* _DESCRIPTION OF THE TASK_: Find the word "κοσμήματα" in the data. Return every line where it appears.

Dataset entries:
· · · · ·

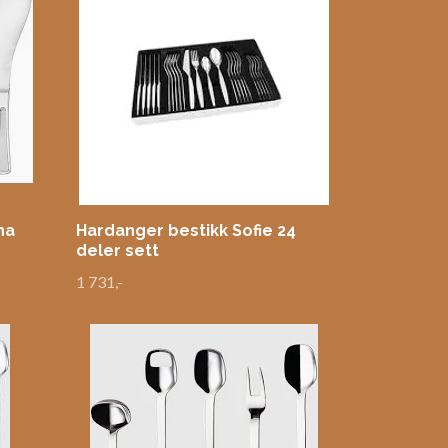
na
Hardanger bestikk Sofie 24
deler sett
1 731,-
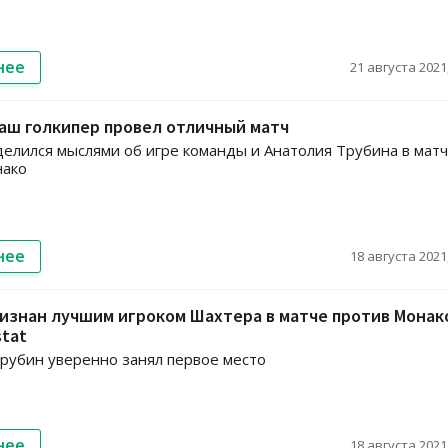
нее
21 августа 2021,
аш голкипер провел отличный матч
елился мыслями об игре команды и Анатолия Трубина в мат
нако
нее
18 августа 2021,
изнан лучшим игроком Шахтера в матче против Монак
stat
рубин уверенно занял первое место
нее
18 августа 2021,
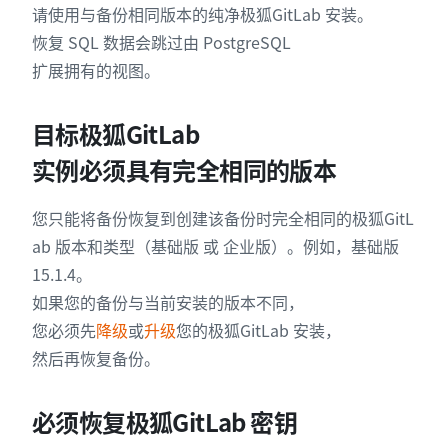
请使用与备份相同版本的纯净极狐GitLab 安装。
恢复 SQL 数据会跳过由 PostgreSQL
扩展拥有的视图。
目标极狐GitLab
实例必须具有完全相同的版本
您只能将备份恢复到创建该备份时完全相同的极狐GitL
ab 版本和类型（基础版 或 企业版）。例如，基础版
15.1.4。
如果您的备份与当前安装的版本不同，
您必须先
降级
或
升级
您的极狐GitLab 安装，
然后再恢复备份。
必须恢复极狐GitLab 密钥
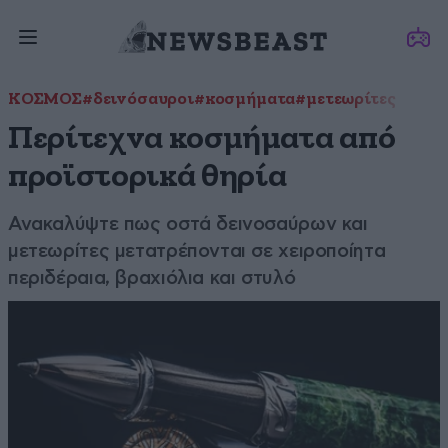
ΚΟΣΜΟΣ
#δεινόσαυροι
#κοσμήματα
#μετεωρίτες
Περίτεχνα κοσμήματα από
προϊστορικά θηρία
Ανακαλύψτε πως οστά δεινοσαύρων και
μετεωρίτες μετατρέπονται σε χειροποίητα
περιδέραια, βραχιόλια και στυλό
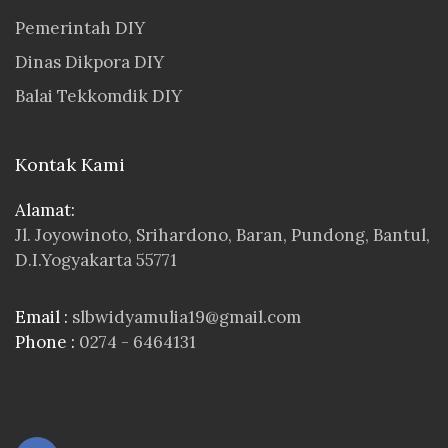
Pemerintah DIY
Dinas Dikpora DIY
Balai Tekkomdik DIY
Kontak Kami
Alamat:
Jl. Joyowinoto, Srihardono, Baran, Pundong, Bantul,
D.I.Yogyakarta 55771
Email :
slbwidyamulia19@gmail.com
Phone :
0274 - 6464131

· · · · ·

* _SOLUTION TO THE EXERCISE_:
#κοσμήματα
Περίτεχνα κοσμήματα από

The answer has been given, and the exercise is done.